WHAT YOU ARE ASKED TO DO:
Begin at the top of the records below and return each line exactly through the line with "2. Open Registry". Skip pictures.

(Source texts of formatted documents)

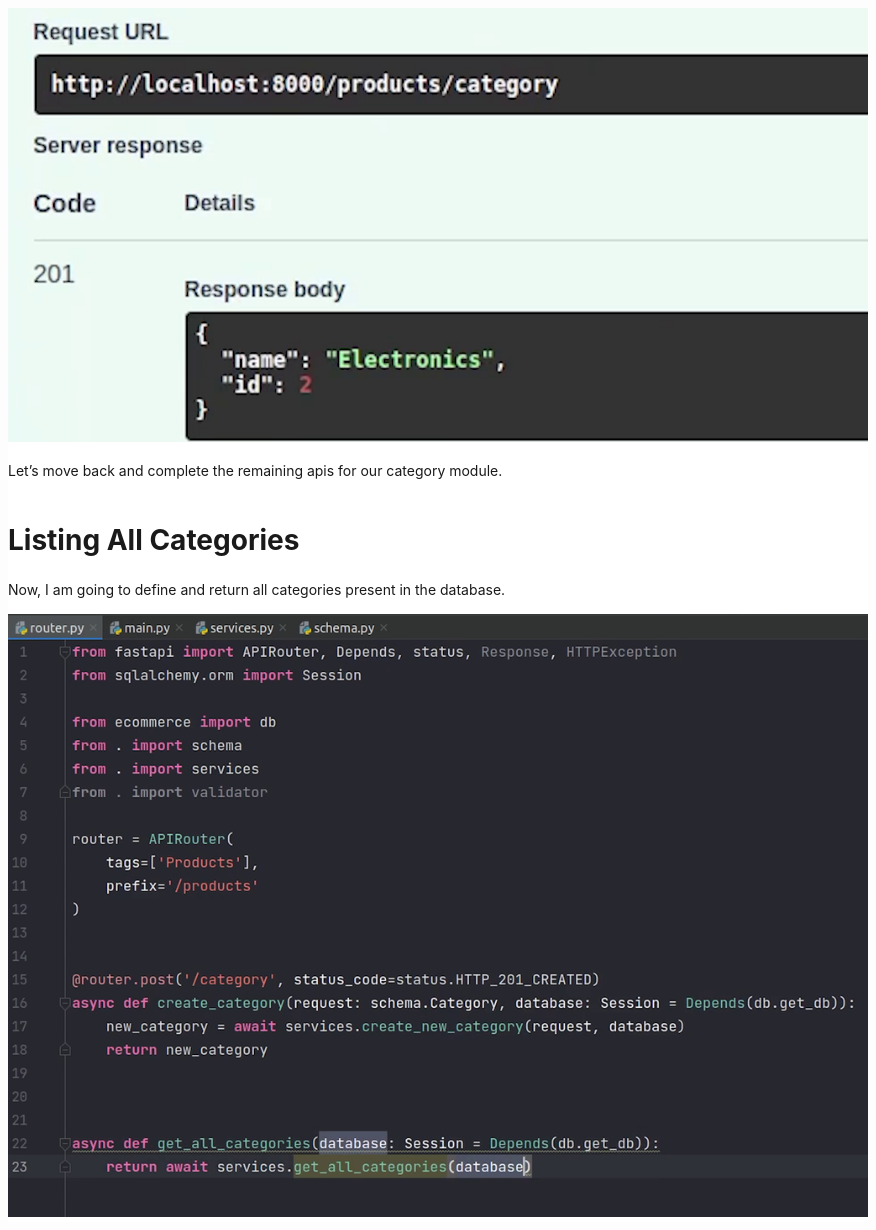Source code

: ![step16](./steps/step16.png)

Let’s move back and complete the remaining apis for our category module.

# Listing All Categories

Now, I am going to define and return all categories present in the database.

![step17](./steps/step17.png)
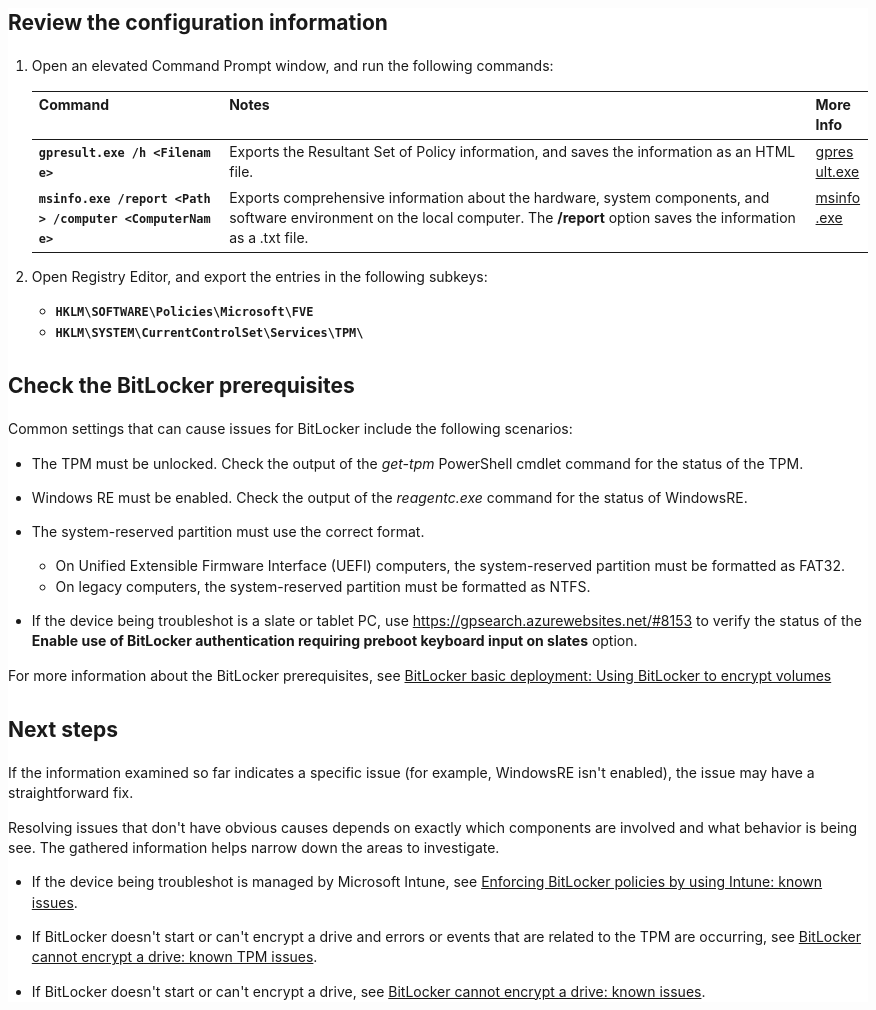 ## Review the configuration information

1. Open an elevated Command Prompt window, and run the following commands:

   |Command |Notes | More Info |
   | --- | --- | --- |
   |**`gpresult.exe /h <Filename>`** |Exports the Resultant Set of Policy information, and saves the information as an HTML file. | [gpresult.exe](/windows-server/administration/windows-commands/gpresult) |
   |**`msinfo.exe /report <Path> /computer <ComputerName>`** |Exports comprehensive information about the hardware, system components, and software environment on the local computer. The **/report** option saves the information as a .txt file. |[msinfo.exe](/windows-server/administration/windows-commands/msinfo32) |

2. Open Registry Editor, and export the entries in the following subkeys:

   - **`HKLM\SOFTWARE\Policies\Microsoft\FVE`**
   - **`HKLM\SYSTEM\CurrentControlSet\Services\TPM\`**

## Check the BitLocker prerequisites

Common settings that can cause issues for BitLocker include the following scenarios:

- The TPM must be unlocked. Check the output of the *get-tpm* PowerShell cmdlet command for the status of the TPM.

- Windows RE must be enabled. Check the output of the *reagentc.exe* command for the status of WindowsRE.

- The system-reserved partition must use the correct format.

  - On Unified Extensible Firmware Interface (UEFI) computers, the system-reserved partition must be formatted as FAT32.
  - On legacy computers, the system-reserved partition must be formatted as NTFS.

- If the device being troubleshot is a slate or tablet PC, use <https://gpsearch.azurewebsites.net/#8153> to verify the status of the **Enable use of BitLocker authentication requiring preboot keyboard input on slates** option.

For more information about the BitLocker prerequisites, see [BitLocker basic deployment: Using BitLocker to encrypt volumes](/windows/security/information-protection/bitlocker/bitlocker-basic-deployment#using-bitlocker-to-encrypt-volumes)

## Next steps

If the information examined so far indicates a specific issue (for example, WindowsRE isn't enabled), the issue may have a straightforward fix.

Resolving issues that don't have obvious causes depends on exactly which components are involved and what behavior is being see. The gathered information helps narrow down the areas to investigate.

- If the device being troubleshot is managed by Microsoft Intune, see [Enforcing BitLocker policies by using Intune: known issues](enforcing-bitlocker-policies-by-using-intune-known-issues.md).

- If BitLocker doesn't start or can't encrypt a drive and errors or events that are related to the TPM are occurring, see [BitLocker cannot encrypt a drive: known TPM issues](bitlocker-cannot-encrypt-a-drive-known-tpm-issues.md).

- If BitLocker doesn't start or can't encrypt a drive, see [BitLocker cannot encrypt a drive: known issues](bitlocker-cannot-encrypt-a-drive-known-issues.md).
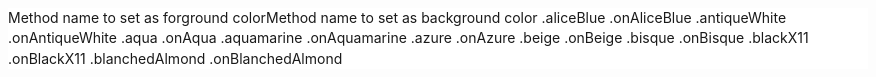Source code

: 
<tr style="border-bottom: grey solid 2px;">
<th>Method name to set as forground color</th><th>Method name to set as background color</th>
</tr>
</thead>
<tbody id="x11colors">

<tr class="light" >
<td title="0xF0F8FF rgb(240,248,255) hsl(208,100,97)" style="outline:solid aliceblue 1px;  border: solid aliceblue 7px;color: aliceblue;background-color: aliceblue;"><span>.aliceBlue</span></td>
</td><td title="0xF0F8FF rgb(240,248,255) hsl(208,100,97)" style="outline:solid aliceblue 1px;border:solid aliceblue thick;background-color: aliceblue;">.onAliceBlue</td>
<tr>
<tr class="light" >
<td title="0xFAEBD7 rgb(250,235,215) hsl(34,78,91)" style="outline:solid antiquewhite 1px;  border: solid antiquewhite 7px;color: antiquewhite;background-color: antiquewhite;"><span>.antiqueWhite</span></td>
</td><td title="0xFAEBD7 rgb(250,235,215) hsl(34,78,91)" style="outline:solid antiquewhite 1px;border:solid antiquewhite thick;background-color: antiquewhite;">.onAntiqueWhite</td>
<tr>
<tr class="light" >
<td title="0x00FFFF rgb(0,255,255) hsl(180,100,50)" style="outline:solid aqua 1px;  border: solid aqua 7px;color: aqua;background-color: aqua;"><span>.aqua</span></td>
</td><td title="0x00FFFF rgb(0,255,255) hsl(180,100,50)" style="outline:solid aqua 1px;border:solid aqua thick;background-color: aqua;">.onAqua</td>
<tr>
<tr class="light" >
<td title="0x7FFFD4 rgb(127,255,212) hsl(160,100,75)" style="outline:solid aquamarine 1px;  border: solid aquamarine 7px;color: aquamarine;background-color: aquamarine;"><span>.aquamarine</span></td>
</td><td title="0x7FFFD4 rgb(127,255,212) hsl(160,100,75)" style="outline:solid aquamarine 1px;border:solid aquamarine thick;background-color: aquamarine;">.onAquamarine</td>
<tr>
<tr class="light" >
<td title="0xF0FFFF rgb(240,255,255) hsl(180,100,97)" style="outline:solid azure 1px;  border: solid azure 7px;color: azure;background-color: azure;"><span>.azure</span></td>
</td><td title="0xF0FFFF rgb(240,255,255) hsl(180,100,97)" style="outline:solid azure 1px;border:solid azure thick;background-color: azure;">.onAzure</td>
<tr>
<tr class="light" >
<td title="0xF5F5DC rgb(245,245,220) hsl(60,56,91)" style="outline:solid beige 1px;  border: solid beige 7px;color: beige;background-color: beige;"><span>.beige</span></td>
</td><td title="0xF5F5DC rgb(245,245,220) hsl(60,56,91)" style="outline:solid beige 1px;border:solid beige thick;background-color: beige;">.onBeige</td>
<tr>
<tr class="light" >
<td title="0xFFE4C4 rgb(255,228,196) hsl(33,100,88)" style="outline:solid bisque 1px;  border: solid bisque 7px;color: bisque;background-color: bisque;"><span>.bisque</span></td>
</td><td title="0xFFE4C4 rgb(255,228,196) hsl(33,100,88)" style="outline:solid bisque 1px;border:solid bisque thick;background-color: bisque;">.onBisque</td>
<tr>
<tr class="dark" >
<td title="0x000000 rgb(0,0,0) hsl(0,0,0)" style="outline:solid black 1px;  border: solid black 7px;color: black;background-color: black;"><span>.blackX11</span></td>
</td><td title="0x000000 rgb(0,0,0) hsl(0,0,0)" style="outline:solid black 1px;border:solid black thick;background-color: black;">.onBlackX11</td>
<tr>
<tr class="light" >
<td title="0xFFEBCD rgb(255,235,205) hsl(36,100,90)" style="outline:solid blanchedalmond 1px;  border: solid blanchedalmond 7px;color: blanchedalmond;background-color: blanchedalmond;"><span>.blanchedAlmond</span></td>
</td><td title="0xFFEBCD rgb(255,235,205) hsl(36,100,90)" style="outline:solid blanchedalmond 1px;border:solid blanchedalmond thick;background-color: blanchedalmond;">.onBlanchedAlmond</td>
<tr>
<tr class="dark" >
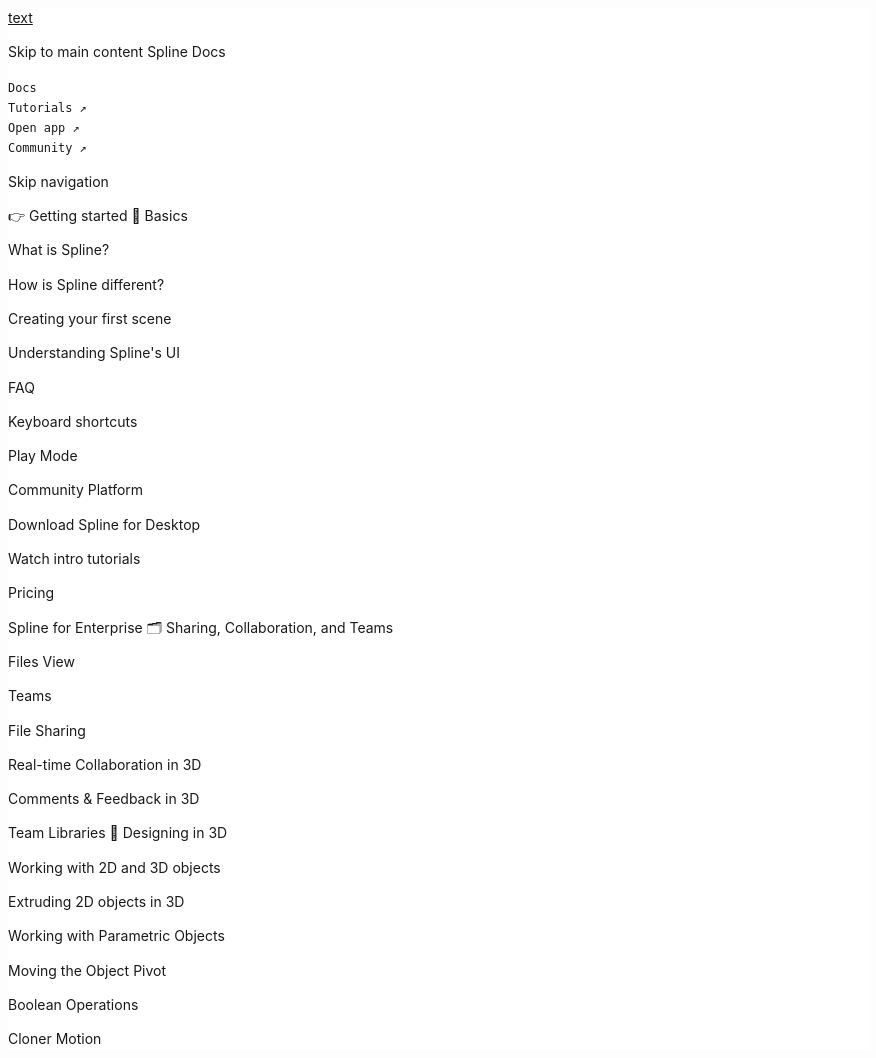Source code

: [text](https://docs.spline.design/doc/what-is-spline/docyen2ISIqL)

Skip to main content
Spline Docs

    Docs
    Tutorials ↗
    Open app ↗
    Community ↗

Skip navigation

👉 Getting started
🌳 Basics

What is Spline?

How is Spline different?

Creating your first scene

Understanding Spline's UI

FAQ

Keyboard shortcuts

Play Mode

Community Platform

Download Spline for Desktop

Watch intro tutorials

Pricing

Spline for Enterprise
🗂 Sharing, Collaboration, and Teams

Files View

Teams

File Sharing

Real-time Collaboration in 3D

Comments & Feedback in 3D

Team Libraries
🍭 Designing in 3D

Working with 2D and 3D objects

Extruding 2D objects in 3D

Working with Parametric Objects

Moving the Object Pivot

Boolean Operations

Cloner Motion

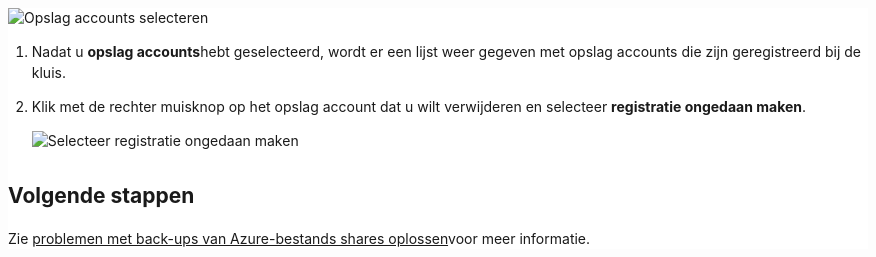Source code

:    ![Opslag accounts selecteren](./media/manage-afs-backup/storage-accounts.png)

1. Nadat u **opslag accounts**hebt geselecteerd, wordt er een lijst weer gegeven met opslag accounts die zijn geregistreerd bij de kluis.
1. Klik met de rechter muisknop op het opslag account dat u wilt verwijderen en selecteer **registratie ongedaan maken**.

   ![Selecteer registratie ongedaan maken](./media/manage-afs-backup/select-unregister.png)

## <a name="next-steps"></a>Volgende stappen

Zie [problemen met back-ups van Azure-bestands shares oplossen](https://docs.microsoft.com/azure/backup/troubleshoot-azure-files)voor meer informatie.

TASK OUTPUT:
Source code

: ![step16](./steps/step16.png)

Let’s move back and complete the remaining apis for our category module.

# Listing All Categories

Now, I am going to define and return all categories present in the database.

![step17](./steps/step17.png)
 ## Review the configuration information

1. Open an elevated Command Prompt window, and run the following commands:

   |Command |Notes | More Info |
   | --- | --- | --- |
   |**`gpresult.exe /h <Filename>`** |Exports the Resultant Set of Policy information, and saves the information as an HTML file. | [gpresult.exe](/windows-server/administration/windows-commands/gpresult) |
   |**`msinfo.exe /report <Path> /computer <ComputerName>`** |Exports comprehensive information about the hardware, system components, and software environment on the local computer. The **/report** option saves the information as a .txt file. |[msinfo.exe](/windows-server/administration/windows-commands/msinfo32) |

2. Open Registry Editor, and export the entries in the following subkeys:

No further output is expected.